Anybody receiving security certifcate issues when connecting with Investors Edge?

Chrome came up with "The site's security certificate is not trusted!" and warns you not to connect for example.

Seems to work ok with Firefox, but not Chrome, Safari, IE8 or iPad.

Haven't had an issues on any of our computers up to yesterday, and gal at CIBC says its fine (she only had Firefox).

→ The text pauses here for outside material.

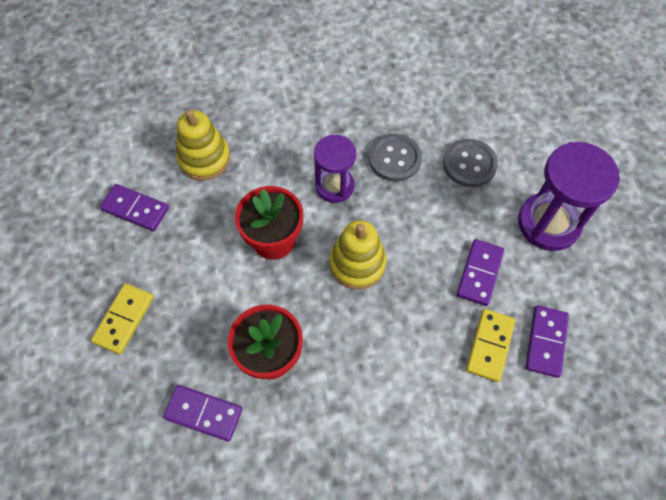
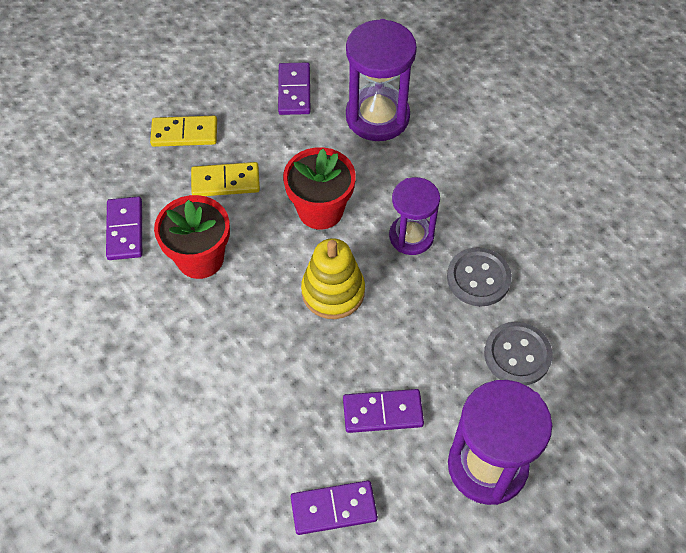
camera: 65 degrees right, 5 degrees down
yellow stacking toy [176,109,230,181] -> purple hourglass [346,19,417,141]
yellow domino [466,309,515,382] -> yellow domino moved to [191,162,260,196]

Try visiting https://www.investorsedge.cibc.com/ and see what happens yourself. Do you get a security certificate error?


----------



## Spudd (Oct 11, 2011)

Works fine for me on both Chrome and Firefox.


----------



## Eder (Feb 16, 2011)

Firefox, Chrome & IE are fine on my comp...(IE takes 5 seconds longer to load page lol Microsoft)


----------



## Sherlock (Apr 18, 2010)

There is no need to go to the investors Edge site, I always just go to cibc.com then log in to my cibc online banking account using my convenience card pin, and my IE accounts are listed there along with my chequing account and I can trade or do anything else from there.


----------



## dave2012 (Feb 17, 2012)

True, you can access the 'Investments' tab from your personal online banking. I access IE direct however for our business investments.

Odd I am the only one getting these errors across several devices: Mac Pro, iMac, Macbook, iPad, Windows IE8 via Fusion.


----------